Indian social activist (born 1966)

Avinash Kaur (born 1 September 1966) is an Indian socialist and a noted public figure. She is currently serving as general secretary of Delhi Pradesh Mahila Congress.

Kaur has been associated with the Indian National Congress committee for almost a decade, where she works for the empowerment of women in the country.

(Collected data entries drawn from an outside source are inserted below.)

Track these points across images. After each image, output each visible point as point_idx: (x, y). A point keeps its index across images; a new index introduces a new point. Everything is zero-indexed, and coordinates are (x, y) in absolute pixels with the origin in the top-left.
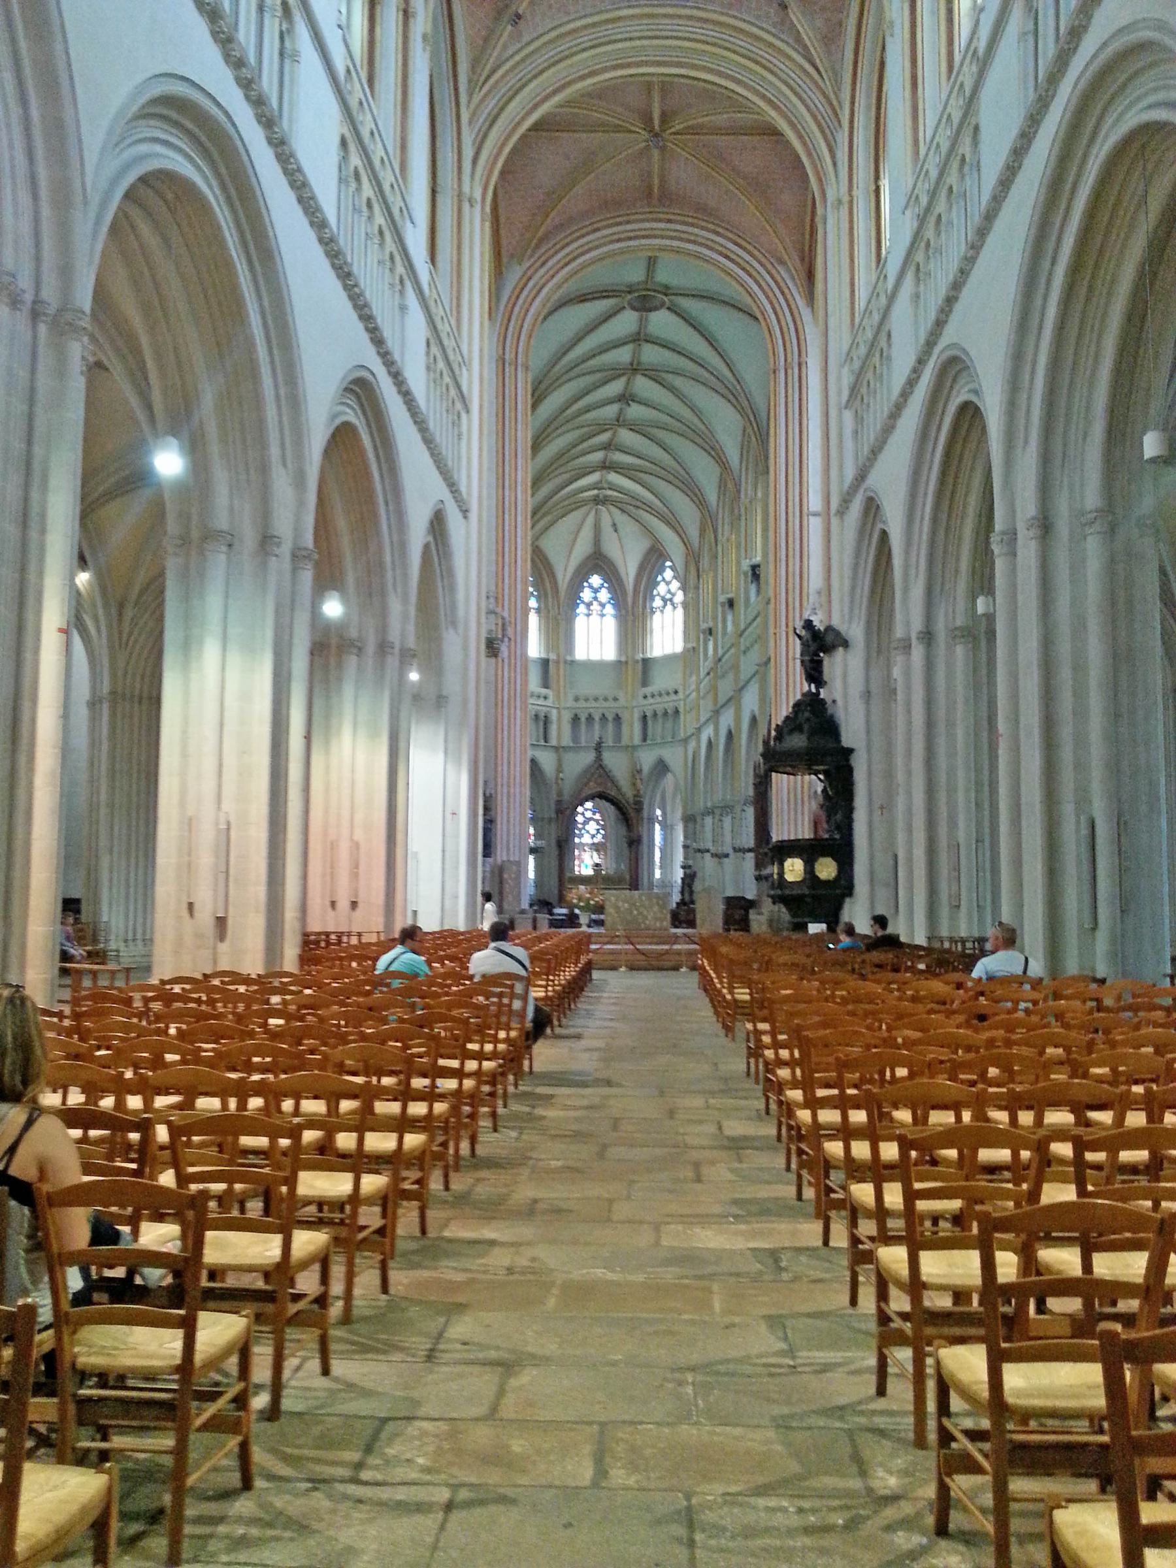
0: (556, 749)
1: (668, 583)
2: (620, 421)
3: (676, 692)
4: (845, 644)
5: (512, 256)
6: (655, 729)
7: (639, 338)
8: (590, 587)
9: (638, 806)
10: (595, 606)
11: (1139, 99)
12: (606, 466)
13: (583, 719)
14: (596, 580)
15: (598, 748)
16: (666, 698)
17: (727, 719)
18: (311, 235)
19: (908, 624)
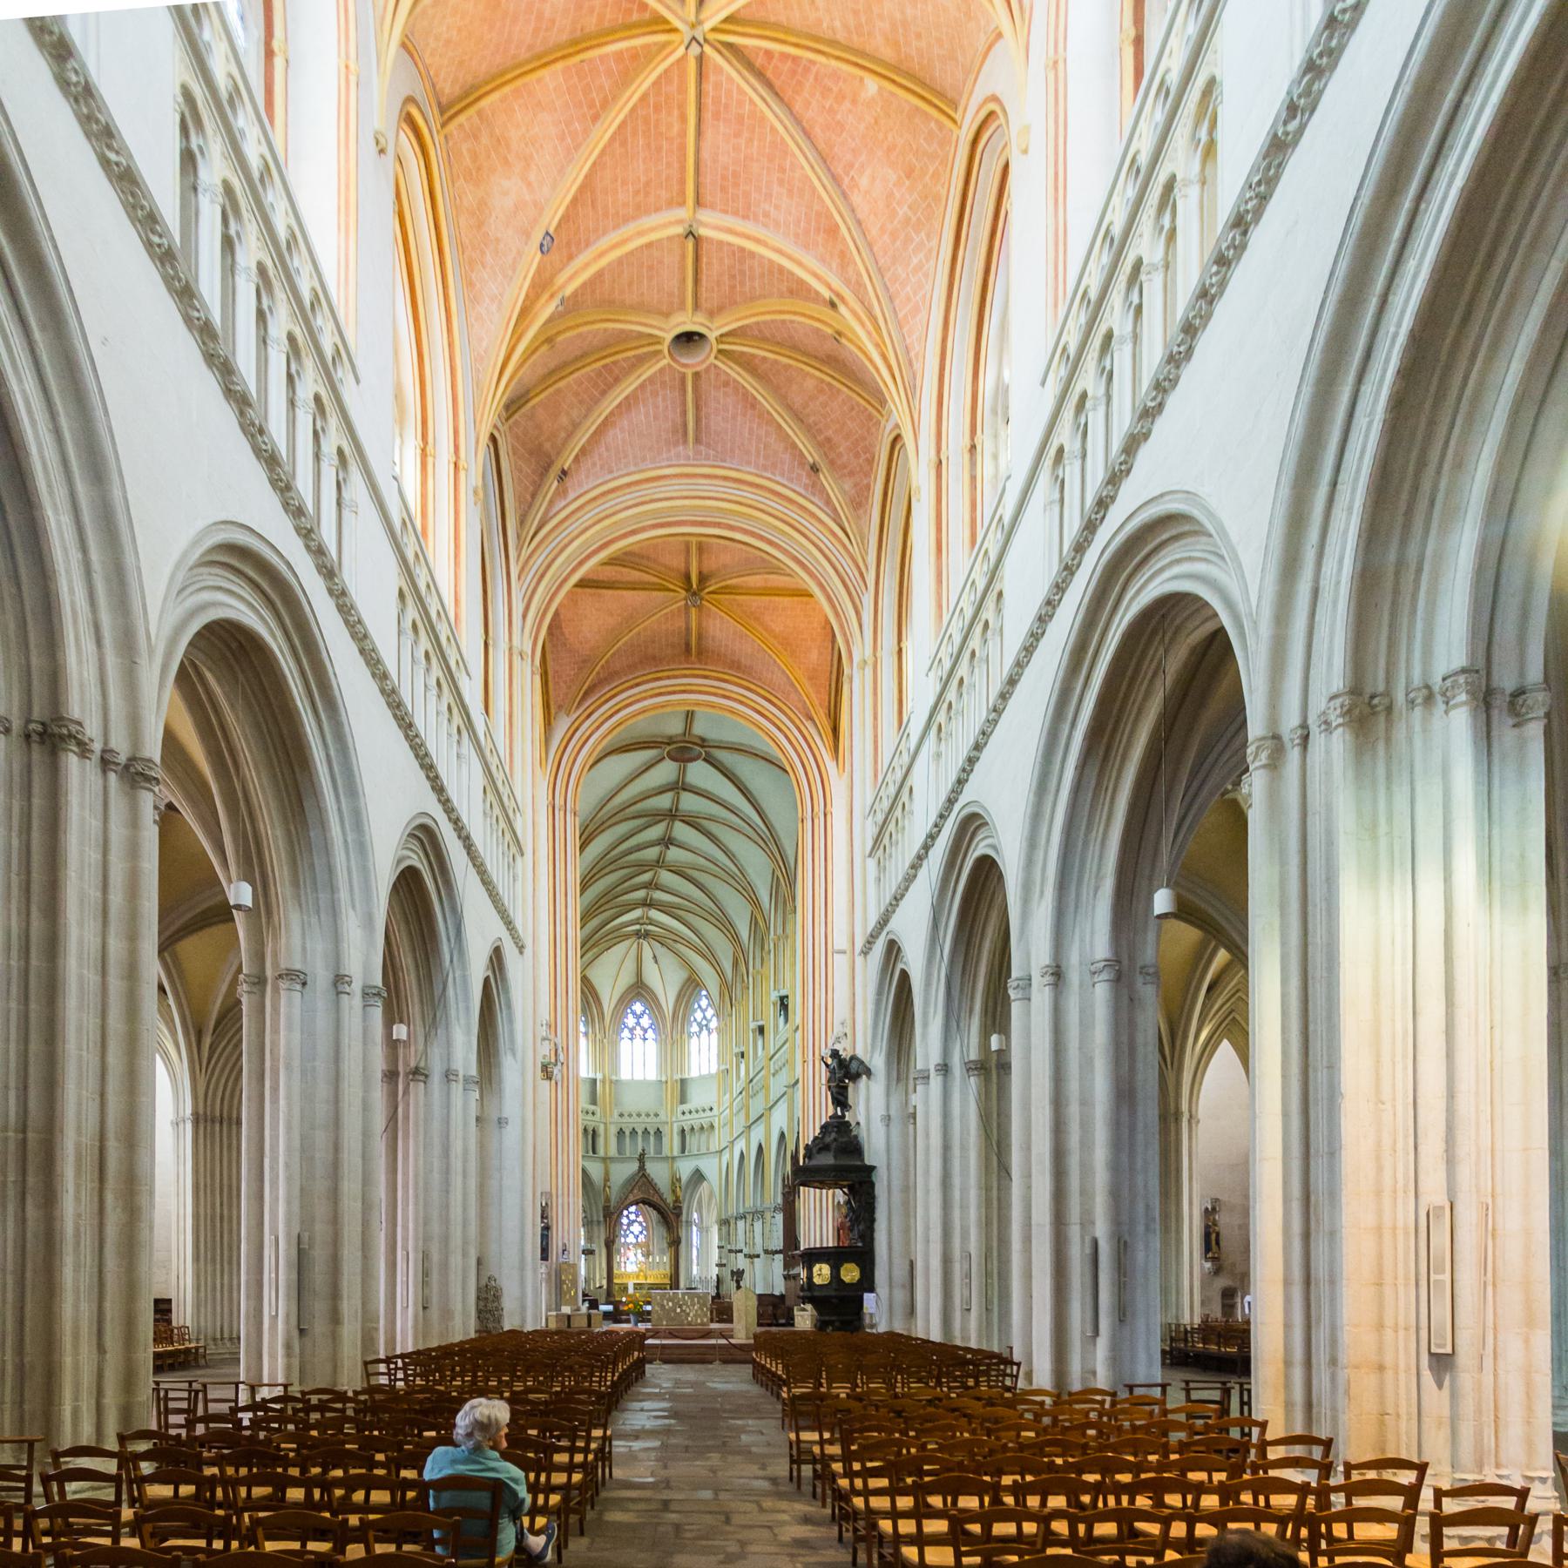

==Early life and background==
Avinash Kaur was born in Jalandhar in India. Her grandfather, Babu Ram, was a freedom fighter and social reformer. Her father Gulzar Singh was a former active politician and retired deputy collector, while her mother, Prakash Kaur is ex-Vice President, Jila Parishad, Jalandhar. She received her Bachelor of Arts degree from the Guru Nanak Dev University in Jalandhar.

==Career==
Hailing from the family of social reformers, Kaur started her career with working for several non-governmental organizations which work on serving women empowerment in India, for which she worked for almost a decade.
Later, she was appointed a general secretary for Delhi Pradesh Mahila Congress which is the women's wing of All India Mahila Congress under Congress Party. Also, she works as a vice president at South Delhi District Congress Committee, Delhi.
She is also working as director at Delhi Cooperative Housing Finance Cooperation Limited in Delhi.

==Activism==
In 2011 Avinash Kaur became Member of Social Welfare Ministry, Government of NCT of Delhi.
In 2013, after dedicating almost her entire life for the needs of underprivileged people, Avinash Kaur became Joint Secretary of Classic Sewa samiti which is a non government organisation aimed at empowerment of women and their participation in various sectors of the country. This NGO also works for needs of old age people through the development of old age homes.